▶ **Task description**: Convert the records, from the start through the line containing "used: used -> third", into a JSON list of strings, one string per line, with blank lines omitted.
* Start *
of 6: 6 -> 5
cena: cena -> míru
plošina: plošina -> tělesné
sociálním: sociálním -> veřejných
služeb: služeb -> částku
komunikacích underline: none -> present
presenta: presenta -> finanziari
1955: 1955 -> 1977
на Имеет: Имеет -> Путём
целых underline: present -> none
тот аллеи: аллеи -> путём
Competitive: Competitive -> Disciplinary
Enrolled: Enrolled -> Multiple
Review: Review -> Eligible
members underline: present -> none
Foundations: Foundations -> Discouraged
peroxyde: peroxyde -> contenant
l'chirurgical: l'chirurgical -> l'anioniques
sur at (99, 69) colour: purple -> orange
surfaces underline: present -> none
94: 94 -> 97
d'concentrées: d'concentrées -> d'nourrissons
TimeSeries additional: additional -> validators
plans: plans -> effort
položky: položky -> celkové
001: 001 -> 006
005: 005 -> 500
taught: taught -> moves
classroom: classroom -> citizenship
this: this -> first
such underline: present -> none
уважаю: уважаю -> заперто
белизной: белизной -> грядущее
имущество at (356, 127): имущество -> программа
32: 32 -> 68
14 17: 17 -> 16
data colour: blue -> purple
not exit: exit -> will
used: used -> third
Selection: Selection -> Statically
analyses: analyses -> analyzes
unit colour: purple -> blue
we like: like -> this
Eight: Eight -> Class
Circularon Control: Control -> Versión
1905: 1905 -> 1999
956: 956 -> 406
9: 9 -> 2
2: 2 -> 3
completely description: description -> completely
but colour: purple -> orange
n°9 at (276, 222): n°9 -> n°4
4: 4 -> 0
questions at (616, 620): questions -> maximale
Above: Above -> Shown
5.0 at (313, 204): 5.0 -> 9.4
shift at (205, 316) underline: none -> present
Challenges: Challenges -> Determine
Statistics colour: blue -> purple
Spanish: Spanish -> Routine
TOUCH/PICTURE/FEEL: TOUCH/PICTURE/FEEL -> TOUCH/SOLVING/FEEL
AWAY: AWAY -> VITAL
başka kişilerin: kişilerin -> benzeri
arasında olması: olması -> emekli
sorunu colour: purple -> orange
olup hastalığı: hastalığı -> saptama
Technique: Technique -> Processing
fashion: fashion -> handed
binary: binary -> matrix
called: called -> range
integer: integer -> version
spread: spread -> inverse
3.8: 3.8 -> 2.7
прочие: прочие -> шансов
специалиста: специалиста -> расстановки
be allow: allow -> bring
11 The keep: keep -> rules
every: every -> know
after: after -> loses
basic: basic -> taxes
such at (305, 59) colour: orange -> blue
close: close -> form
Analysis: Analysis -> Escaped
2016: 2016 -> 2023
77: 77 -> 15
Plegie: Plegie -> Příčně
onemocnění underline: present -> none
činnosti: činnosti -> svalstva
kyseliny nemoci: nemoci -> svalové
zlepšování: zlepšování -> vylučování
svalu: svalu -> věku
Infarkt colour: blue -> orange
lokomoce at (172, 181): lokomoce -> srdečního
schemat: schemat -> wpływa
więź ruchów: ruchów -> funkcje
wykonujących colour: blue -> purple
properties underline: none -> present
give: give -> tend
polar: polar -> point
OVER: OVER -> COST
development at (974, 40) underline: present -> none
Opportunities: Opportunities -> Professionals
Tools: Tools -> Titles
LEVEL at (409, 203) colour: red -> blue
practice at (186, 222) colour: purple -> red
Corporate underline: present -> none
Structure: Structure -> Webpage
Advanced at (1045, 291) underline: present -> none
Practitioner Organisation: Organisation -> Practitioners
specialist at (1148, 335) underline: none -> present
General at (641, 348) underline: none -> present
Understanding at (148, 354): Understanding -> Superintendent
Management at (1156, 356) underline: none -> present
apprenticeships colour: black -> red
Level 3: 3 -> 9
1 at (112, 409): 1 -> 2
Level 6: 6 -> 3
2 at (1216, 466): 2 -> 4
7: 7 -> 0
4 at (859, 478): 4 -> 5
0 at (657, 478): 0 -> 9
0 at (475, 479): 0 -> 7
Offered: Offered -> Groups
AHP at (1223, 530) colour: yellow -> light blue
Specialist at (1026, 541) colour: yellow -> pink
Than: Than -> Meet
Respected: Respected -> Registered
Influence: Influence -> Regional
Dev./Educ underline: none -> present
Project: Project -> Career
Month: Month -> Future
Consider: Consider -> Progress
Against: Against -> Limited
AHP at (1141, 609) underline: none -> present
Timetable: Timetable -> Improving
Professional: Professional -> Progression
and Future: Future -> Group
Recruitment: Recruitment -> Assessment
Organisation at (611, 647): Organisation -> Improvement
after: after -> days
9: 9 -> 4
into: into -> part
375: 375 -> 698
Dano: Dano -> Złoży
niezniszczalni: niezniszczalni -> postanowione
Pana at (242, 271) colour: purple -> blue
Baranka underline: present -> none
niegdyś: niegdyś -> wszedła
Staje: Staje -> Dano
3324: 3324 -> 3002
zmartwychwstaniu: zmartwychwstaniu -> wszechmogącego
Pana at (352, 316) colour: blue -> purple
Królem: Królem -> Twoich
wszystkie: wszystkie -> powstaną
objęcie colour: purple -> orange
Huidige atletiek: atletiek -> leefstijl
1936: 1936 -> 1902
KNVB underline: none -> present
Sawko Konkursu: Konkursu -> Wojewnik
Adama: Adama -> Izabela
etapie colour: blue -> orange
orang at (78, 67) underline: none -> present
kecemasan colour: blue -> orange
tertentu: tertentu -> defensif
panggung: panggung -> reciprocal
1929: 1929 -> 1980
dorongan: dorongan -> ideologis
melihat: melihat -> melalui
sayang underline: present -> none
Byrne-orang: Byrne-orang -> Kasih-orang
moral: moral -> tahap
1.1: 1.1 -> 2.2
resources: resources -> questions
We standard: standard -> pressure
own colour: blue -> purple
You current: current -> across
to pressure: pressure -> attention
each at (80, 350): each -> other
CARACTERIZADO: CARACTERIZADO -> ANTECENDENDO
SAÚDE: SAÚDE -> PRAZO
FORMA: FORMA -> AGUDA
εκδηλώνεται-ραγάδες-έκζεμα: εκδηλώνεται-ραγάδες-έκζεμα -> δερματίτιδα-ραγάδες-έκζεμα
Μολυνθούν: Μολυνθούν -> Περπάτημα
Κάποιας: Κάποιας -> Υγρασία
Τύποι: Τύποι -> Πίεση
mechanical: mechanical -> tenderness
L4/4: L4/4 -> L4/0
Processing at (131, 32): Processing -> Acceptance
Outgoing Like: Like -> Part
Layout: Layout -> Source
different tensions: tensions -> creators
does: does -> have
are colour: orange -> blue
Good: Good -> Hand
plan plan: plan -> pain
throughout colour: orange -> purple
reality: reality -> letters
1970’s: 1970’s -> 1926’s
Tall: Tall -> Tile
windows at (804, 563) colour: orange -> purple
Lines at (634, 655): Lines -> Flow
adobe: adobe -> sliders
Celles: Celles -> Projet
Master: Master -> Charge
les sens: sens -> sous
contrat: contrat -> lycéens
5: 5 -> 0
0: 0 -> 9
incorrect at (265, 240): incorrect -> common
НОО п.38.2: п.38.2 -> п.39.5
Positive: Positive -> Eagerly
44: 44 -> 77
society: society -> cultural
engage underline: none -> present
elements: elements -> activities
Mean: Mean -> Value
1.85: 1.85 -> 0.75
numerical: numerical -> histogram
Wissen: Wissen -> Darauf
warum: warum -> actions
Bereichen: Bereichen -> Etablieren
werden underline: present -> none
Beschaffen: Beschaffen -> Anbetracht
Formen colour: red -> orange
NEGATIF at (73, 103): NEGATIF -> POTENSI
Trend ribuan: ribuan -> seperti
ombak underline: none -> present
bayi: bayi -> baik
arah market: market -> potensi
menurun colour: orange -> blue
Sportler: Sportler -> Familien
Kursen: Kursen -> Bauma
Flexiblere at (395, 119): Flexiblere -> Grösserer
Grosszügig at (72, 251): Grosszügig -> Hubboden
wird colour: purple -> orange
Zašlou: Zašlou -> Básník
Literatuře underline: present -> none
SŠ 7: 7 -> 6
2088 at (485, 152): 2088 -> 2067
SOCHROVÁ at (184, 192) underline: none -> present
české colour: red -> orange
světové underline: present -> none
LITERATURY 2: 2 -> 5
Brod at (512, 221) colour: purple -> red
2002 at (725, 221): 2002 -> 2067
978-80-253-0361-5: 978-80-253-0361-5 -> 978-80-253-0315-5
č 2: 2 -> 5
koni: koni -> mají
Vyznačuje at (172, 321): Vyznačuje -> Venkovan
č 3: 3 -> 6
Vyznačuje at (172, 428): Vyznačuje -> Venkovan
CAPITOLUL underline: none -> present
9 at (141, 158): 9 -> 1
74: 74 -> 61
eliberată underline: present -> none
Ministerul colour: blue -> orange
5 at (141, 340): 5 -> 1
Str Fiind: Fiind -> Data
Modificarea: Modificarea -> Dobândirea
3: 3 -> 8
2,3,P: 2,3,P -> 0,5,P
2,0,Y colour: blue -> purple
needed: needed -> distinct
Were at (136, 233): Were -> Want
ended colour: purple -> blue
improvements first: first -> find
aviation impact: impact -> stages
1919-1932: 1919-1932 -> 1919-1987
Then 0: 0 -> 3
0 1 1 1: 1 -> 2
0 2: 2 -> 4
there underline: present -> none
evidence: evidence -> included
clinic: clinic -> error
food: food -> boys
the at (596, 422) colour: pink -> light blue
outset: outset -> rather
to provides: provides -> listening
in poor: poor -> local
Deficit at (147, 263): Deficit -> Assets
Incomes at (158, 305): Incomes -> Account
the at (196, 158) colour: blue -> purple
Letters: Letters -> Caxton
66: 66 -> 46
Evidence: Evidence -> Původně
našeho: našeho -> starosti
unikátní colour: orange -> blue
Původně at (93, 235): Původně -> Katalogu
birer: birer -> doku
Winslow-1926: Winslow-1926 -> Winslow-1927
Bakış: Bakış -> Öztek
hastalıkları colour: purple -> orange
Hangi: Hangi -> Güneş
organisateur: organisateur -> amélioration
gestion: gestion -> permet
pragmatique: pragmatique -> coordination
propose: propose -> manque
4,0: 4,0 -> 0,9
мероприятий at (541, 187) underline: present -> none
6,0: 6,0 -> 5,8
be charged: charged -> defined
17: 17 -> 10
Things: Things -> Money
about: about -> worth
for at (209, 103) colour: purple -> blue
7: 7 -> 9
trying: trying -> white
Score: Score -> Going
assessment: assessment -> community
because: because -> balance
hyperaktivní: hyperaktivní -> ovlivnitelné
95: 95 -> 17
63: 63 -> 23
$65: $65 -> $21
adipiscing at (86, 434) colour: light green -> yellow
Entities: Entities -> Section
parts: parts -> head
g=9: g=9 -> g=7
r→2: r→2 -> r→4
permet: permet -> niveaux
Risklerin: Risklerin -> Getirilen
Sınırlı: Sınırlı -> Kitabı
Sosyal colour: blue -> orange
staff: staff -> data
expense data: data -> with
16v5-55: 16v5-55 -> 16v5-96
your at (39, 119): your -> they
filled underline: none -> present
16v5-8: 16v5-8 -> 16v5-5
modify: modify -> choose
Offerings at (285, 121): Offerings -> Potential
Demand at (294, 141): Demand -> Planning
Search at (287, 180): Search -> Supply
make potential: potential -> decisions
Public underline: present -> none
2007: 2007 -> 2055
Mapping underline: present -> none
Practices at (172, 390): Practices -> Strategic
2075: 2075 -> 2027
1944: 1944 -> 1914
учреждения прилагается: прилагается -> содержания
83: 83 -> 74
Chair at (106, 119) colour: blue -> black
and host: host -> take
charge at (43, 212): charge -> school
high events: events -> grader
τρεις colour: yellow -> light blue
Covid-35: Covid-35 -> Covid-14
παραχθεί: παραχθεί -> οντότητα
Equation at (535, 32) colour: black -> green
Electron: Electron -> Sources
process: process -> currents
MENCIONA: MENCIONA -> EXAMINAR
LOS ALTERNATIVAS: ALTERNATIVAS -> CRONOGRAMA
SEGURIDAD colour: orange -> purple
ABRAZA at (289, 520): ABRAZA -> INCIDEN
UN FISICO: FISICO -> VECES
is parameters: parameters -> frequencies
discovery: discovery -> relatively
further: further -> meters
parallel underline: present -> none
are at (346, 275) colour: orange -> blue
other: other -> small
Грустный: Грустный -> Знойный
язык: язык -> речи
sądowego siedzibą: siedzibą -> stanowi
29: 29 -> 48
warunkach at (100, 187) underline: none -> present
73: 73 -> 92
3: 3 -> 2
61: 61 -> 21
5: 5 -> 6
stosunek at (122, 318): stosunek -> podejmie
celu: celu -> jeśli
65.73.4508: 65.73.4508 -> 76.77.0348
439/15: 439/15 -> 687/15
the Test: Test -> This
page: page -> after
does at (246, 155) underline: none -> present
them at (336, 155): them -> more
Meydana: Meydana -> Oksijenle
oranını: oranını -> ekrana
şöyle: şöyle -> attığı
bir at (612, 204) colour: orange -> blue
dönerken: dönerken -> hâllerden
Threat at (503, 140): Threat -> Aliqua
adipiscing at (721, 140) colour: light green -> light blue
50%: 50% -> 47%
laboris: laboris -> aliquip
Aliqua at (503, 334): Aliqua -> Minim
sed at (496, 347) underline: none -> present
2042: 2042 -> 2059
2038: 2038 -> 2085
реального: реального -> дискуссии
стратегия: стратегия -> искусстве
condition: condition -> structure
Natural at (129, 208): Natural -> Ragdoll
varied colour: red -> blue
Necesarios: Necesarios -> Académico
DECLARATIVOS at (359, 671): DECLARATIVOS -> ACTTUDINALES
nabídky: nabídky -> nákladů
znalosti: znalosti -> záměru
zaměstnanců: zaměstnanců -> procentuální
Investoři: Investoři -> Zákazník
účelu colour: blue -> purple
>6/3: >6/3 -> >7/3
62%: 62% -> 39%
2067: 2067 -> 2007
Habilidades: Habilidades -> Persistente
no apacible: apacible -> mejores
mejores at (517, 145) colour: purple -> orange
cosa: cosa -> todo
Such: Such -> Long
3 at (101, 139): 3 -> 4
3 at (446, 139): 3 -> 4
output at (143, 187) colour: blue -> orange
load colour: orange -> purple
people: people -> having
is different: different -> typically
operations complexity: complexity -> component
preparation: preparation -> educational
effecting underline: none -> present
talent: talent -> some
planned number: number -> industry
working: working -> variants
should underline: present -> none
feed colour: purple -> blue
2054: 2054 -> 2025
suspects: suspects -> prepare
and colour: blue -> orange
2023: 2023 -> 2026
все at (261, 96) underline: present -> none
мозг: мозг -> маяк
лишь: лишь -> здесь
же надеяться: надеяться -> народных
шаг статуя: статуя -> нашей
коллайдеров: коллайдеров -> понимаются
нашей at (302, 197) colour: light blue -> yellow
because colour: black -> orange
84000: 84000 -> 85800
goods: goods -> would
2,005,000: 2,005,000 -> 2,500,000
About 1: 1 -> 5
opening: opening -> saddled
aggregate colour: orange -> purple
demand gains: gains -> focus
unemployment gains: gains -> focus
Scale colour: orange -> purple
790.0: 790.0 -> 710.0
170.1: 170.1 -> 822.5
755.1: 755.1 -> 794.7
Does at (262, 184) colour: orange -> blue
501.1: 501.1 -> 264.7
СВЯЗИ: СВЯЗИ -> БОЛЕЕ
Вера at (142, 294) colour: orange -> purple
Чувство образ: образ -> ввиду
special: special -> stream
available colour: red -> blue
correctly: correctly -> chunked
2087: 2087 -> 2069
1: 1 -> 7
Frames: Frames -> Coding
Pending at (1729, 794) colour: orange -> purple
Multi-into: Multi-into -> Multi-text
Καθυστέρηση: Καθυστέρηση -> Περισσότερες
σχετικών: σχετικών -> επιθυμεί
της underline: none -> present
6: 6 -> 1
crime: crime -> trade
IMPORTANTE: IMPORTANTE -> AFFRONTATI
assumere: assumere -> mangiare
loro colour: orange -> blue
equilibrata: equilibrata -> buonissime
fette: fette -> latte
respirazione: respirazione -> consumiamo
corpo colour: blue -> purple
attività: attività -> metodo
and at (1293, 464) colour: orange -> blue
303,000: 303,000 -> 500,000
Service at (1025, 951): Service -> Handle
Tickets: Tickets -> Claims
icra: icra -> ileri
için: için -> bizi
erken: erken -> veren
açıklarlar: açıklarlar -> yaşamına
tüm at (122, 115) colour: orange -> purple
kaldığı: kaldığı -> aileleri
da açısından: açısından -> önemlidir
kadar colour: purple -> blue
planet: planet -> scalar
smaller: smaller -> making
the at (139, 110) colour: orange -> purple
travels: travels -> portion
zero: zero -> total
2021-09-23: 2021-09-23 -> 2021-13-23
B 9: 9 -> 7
* End *
▶ **Worked answer**:
[
  "of 6: 6 -> 5",
  "cena: cena -> míru",
  "plošina: plošina -> tělesné",
  "sociálním: sociálním -> veřejných",
  "služeb: služeb -> částku",
  "komunikacích underline: none -> present",
  "presenta: presenta -> finanziari",
  "1955: 1955 -> 1977",
  "на Имеет: Имеет -> Путём",
  "целых underline: present -> none",
  "тот аллеи: аллеи -> путём",
  "Competitive: Competitive -> Disciplinary",
  "Enrolled: Enrolled -> Multiple",
  "Review: Review -> Eligible",
  "members underline: present -> none",
  "Foundations: Foundations -> Discouraged",
  "peroxyde: peroxyde -> contenant",
  "l'chirurgical: l'chirurgical -> l'anioniques",
  "sur at (99, 69) colour: purple -> orange",
  "surfaces underline: present -> none",
  "94: 94 -> 97",
  "d'concentrées: d'concentrées -> d'nourrissons",
  "TimeSeries additional: additional -> validators",
  "plans: plans -> effort",
  "položky: položky -> celkové",
  "001: 001 -> 006",
  "005: 005 -> 500",
  "taught: taught -> moves",
  "classroom: classroom -> citizenship",
  "this: this -> first",
  "such underline: present -> none",
  "уважаю: уважаю -> заперто",
  "белизной: белизной -> грядущее",
  "имущество at (356, 127): имущество -> программа",
  "32: 32 -> 68",
  "14 17: 17 -> 16",
  "data colour: blue -> purple",
  "not exit: exit -> will",
  "used: used -> third"
]